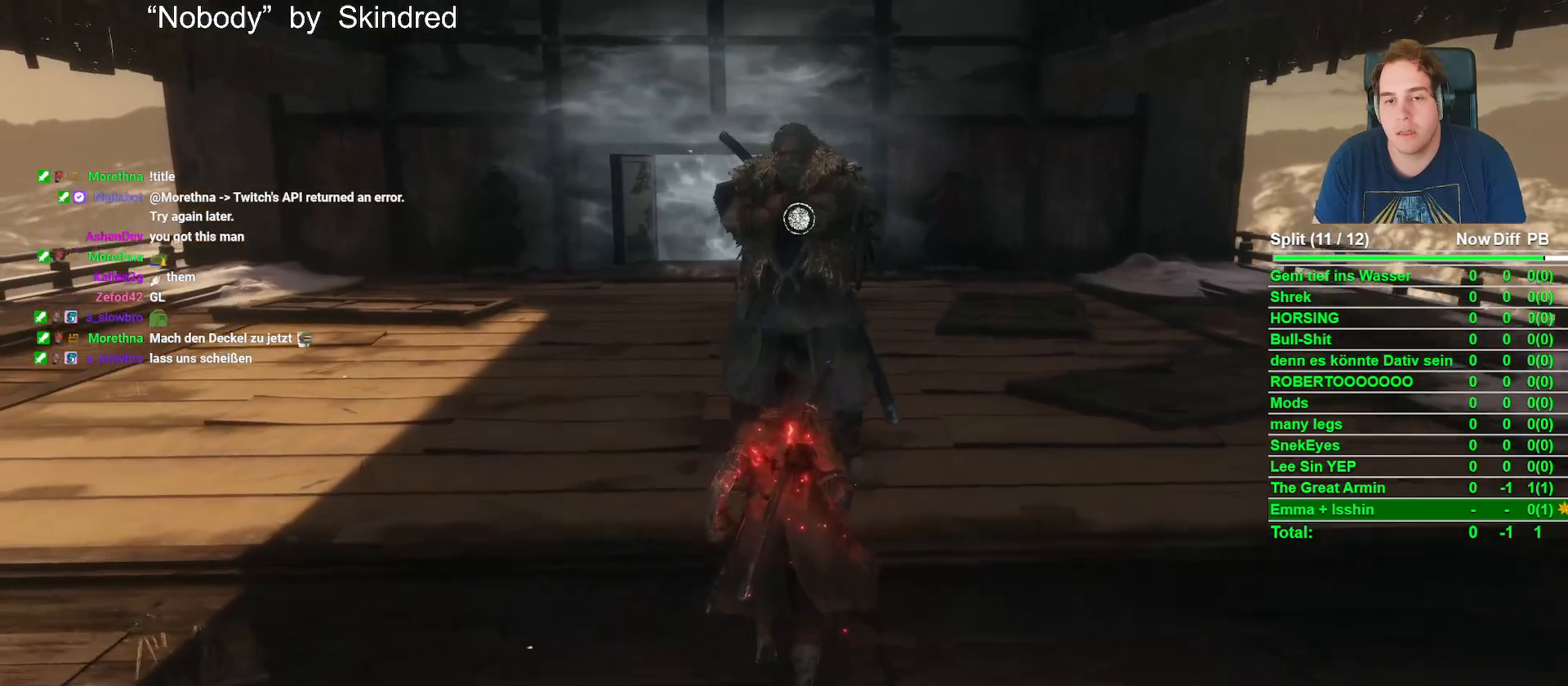
{"buttons": [], "left_stick": "center", "right_stick": "center", "button_events": [[150, "B", "up"], [333, "X", "down"], [450, "X", "up"]]}
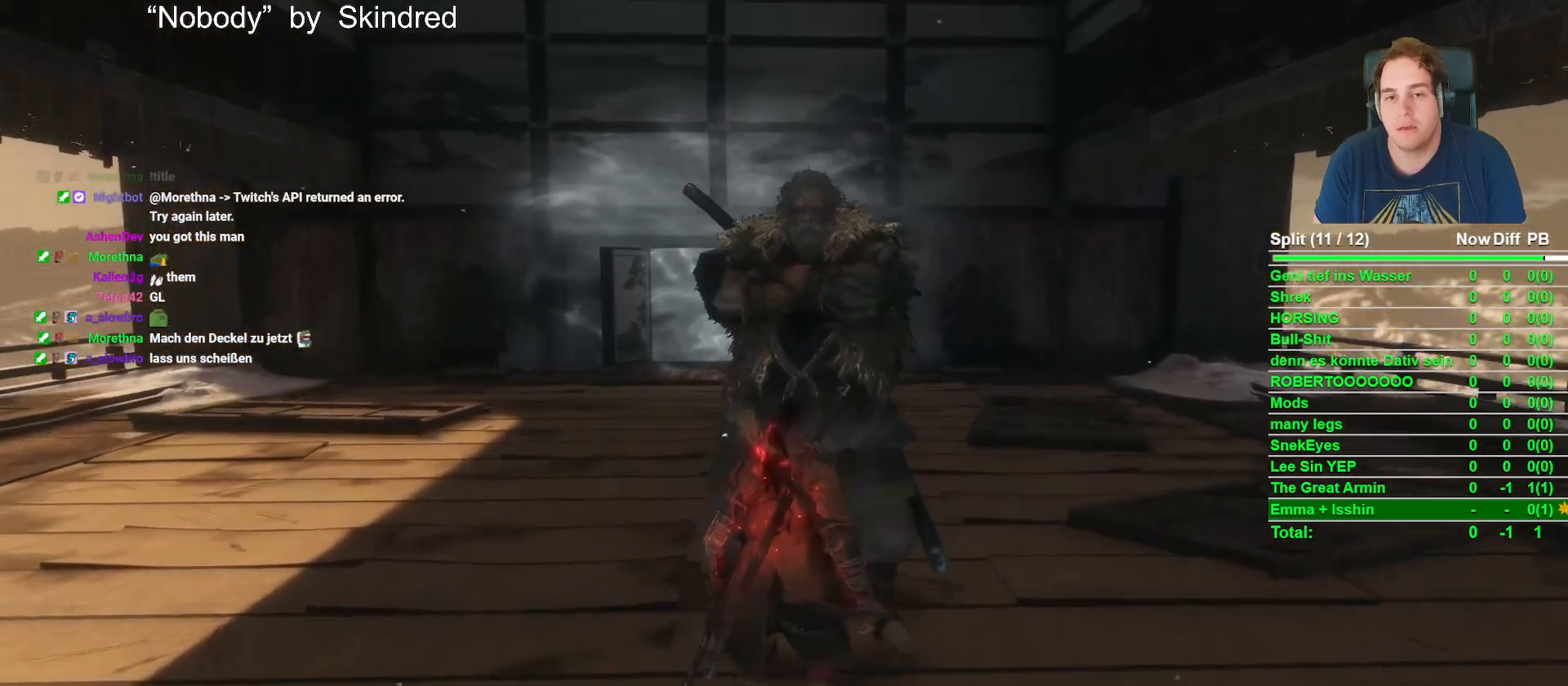
{"buttons": [], "left_stick": "center", "right_stick": "center", "button_events": [[150, "A", "down"], [233, "A", "up"], [333, "A", "down"], [433, "A", "up"]]}
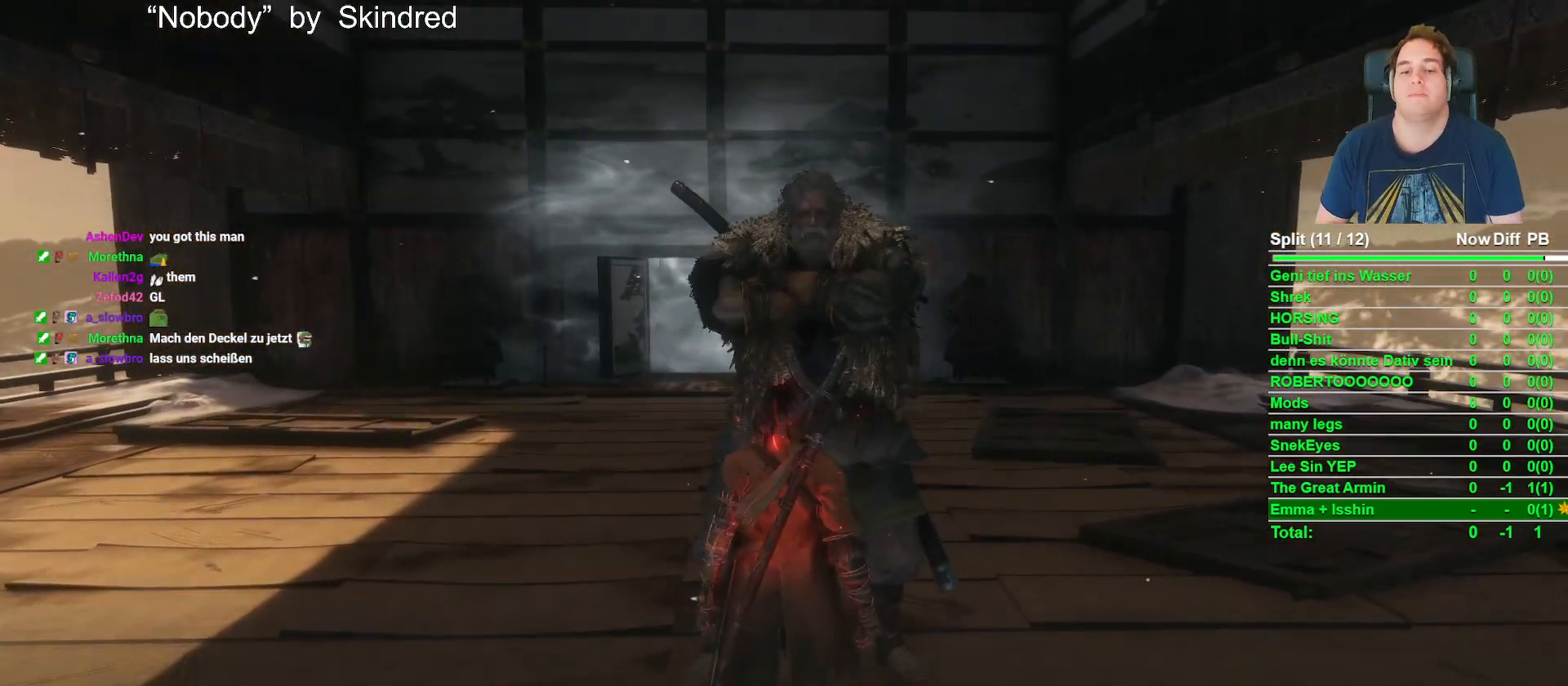
{"buttons": [], "left_stick": "center", "right_stick": "center", "button_events": [[33, "A", "down"], [133, "A", "up"], [217, "A", "down"], [317, "A", "up"]]}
■ ■ ■ ■ ■
## What is expected
Output all of the data exactly as it stands, minus any images.

## Result
{"buttons": [], "left_stick": "center", "right_stick": "center", "button_events": [[150, "B", "up"], [333, "X", "down"], [450, "X", "up"]]}
{"buttons": [], "left_stick": "center", "right_stick": "center", "button_events": [[150, "A", "down"], [233, "A", "up"], [333, "A", "down"], [433, "A", "up"]]}
{"buttons": [], "left_stick": "center", "right_stick": "center", "button_events": [[33, "A", "down"], [133, "A", "up"], [217, "A", "down"], [317, "A", "up"]]}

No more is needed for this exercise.